We next explored whether microglia were protective against a canonical excitotoxic insult and whether Hv1 antagonism modified this response. We first exposed cortical cultures alone to the glutamate uptake inhibitor TBOA (75 µM), noting, as expected62,63, a substantial decrease in neuronal viability, as measured by the luciferase assay (Fig. 10C). In the absence of HAPI cells, the observed excitotoxicity was not influenced by the presence of the Hv1 blocker.

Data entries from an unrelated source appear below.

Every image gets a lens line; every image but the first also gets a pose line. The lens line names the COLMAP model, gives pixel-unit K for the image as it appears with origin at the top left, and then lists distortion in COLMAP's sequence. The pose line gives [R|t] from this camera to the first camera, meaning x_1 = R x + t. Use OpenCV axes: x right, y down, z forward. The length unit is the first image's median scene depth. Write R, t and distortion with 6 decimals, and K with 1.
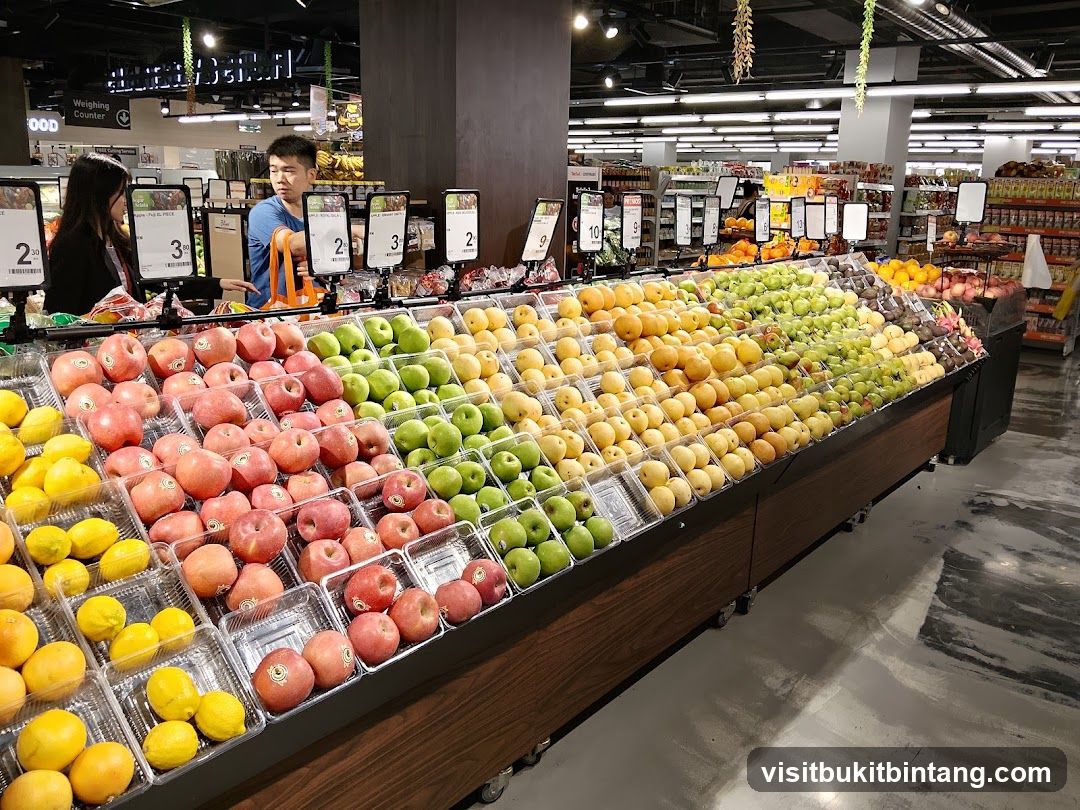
lens RADIAL K [[879.3, 0, 535.9], [0, 879.3, 404.5], [0, 0, 1]] dist [0.122136, -0.301016]
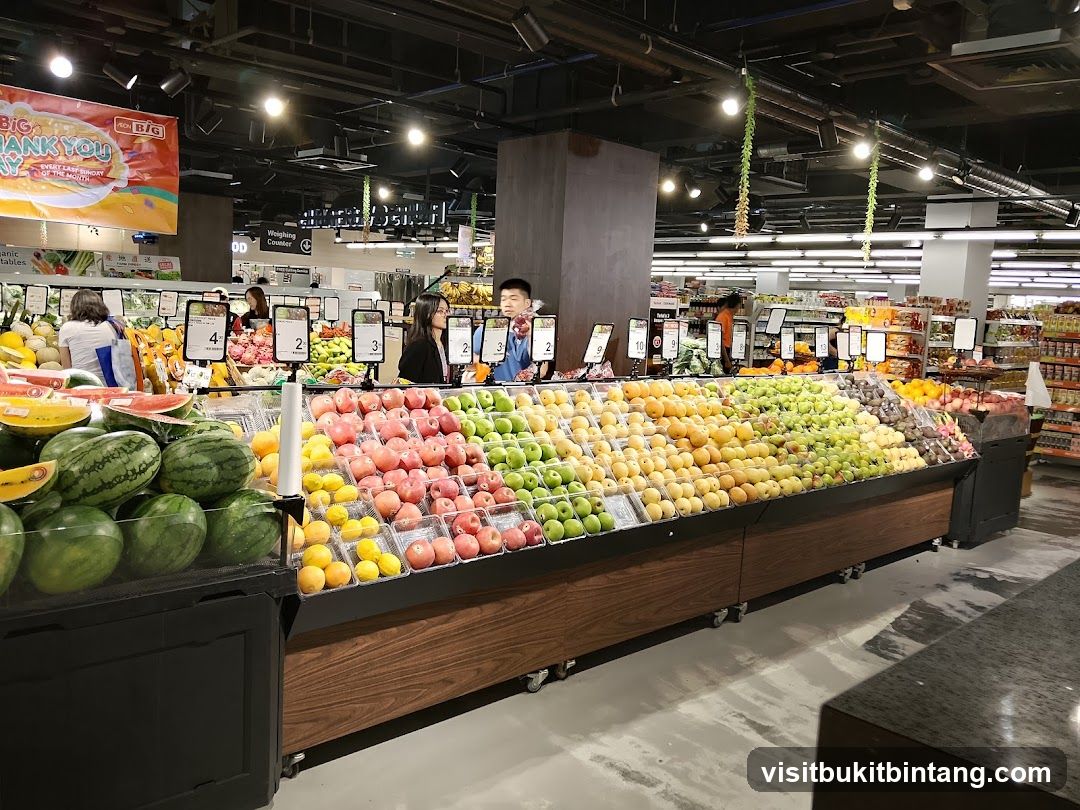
lens RADIAL K [[872.2, 0, 540.0], [0, 872.2, 405.0], [0, 0, 1]] dist [0.125361, -0.301967]
pose [[0.989362, 0.041865, -0.139317, 0.122205], [-0.059507, 0.990373, -0.124982, 0.101787], [0.132743, 0.131943, 0.982329, -0.472477]]
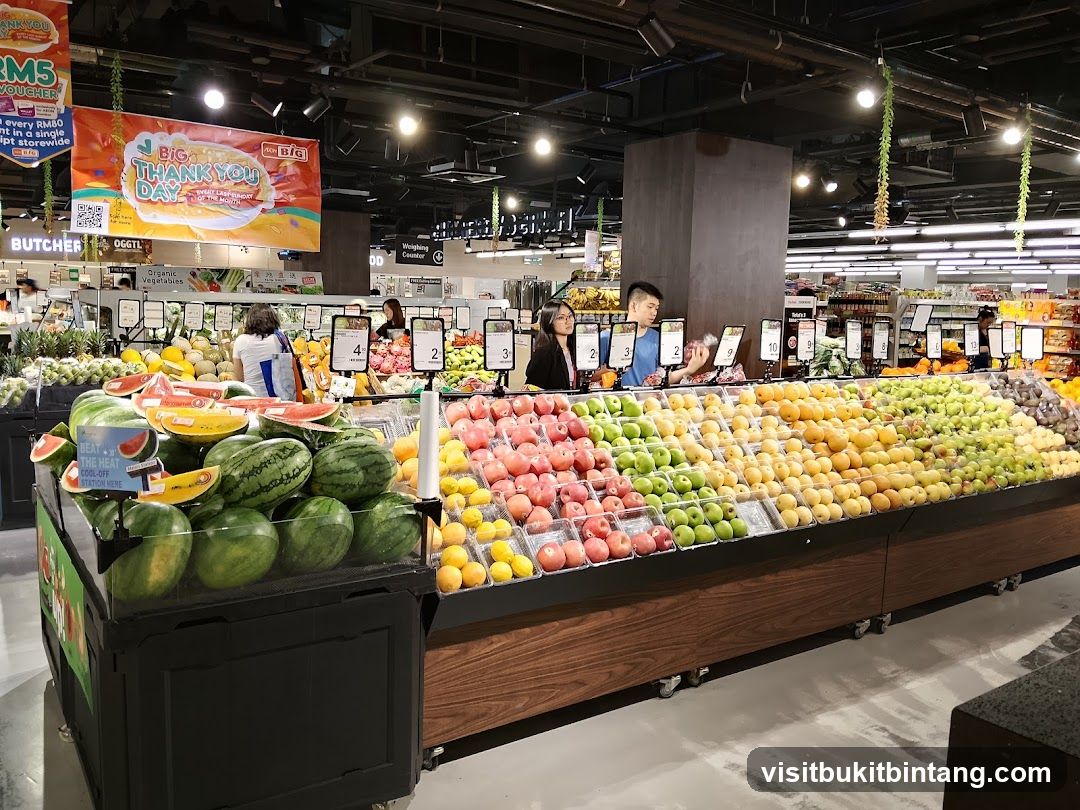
lens RADIAL K [[879.3, 0, 535.9], [0, 879.3, 404.5], [0, 0, 1]] dist [0.122136, -0.301016]
pose [[0.957631, 0.029895, -0.286443, 0.126532], [-0.067185, 0.990345, -0.121252, 0.103345], [0.280053, 0.135359, 0.950394, -0.491369]]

In contrast, when neurons were in co-culture with non-activated HAPI or microglial cells, TBOA toxicity could be partially ameliorated by ClGBI (Figs. 10C and 10F), suggesting that neuronal excitotoxic injury, in and of itself, is sufficient to trigger microglial cell activation, as observed in other systems37. Moreover, we observed increased TBOA toxicity when neurons were exposed to previously activated HAPI or microglial cells, but only when ClGBI was absent during activation. However, even under these circumstances ClGBI was protective if added during the TBOA exposure (Figs. 10C and 10F, right two sets of bar graphs). This critically important result indicates that Hv1 block not only prevents activated microglia neurotoxicity but also, by reprogramming these cells, Hv1 antagonism can generate an overall neuroprotective environment.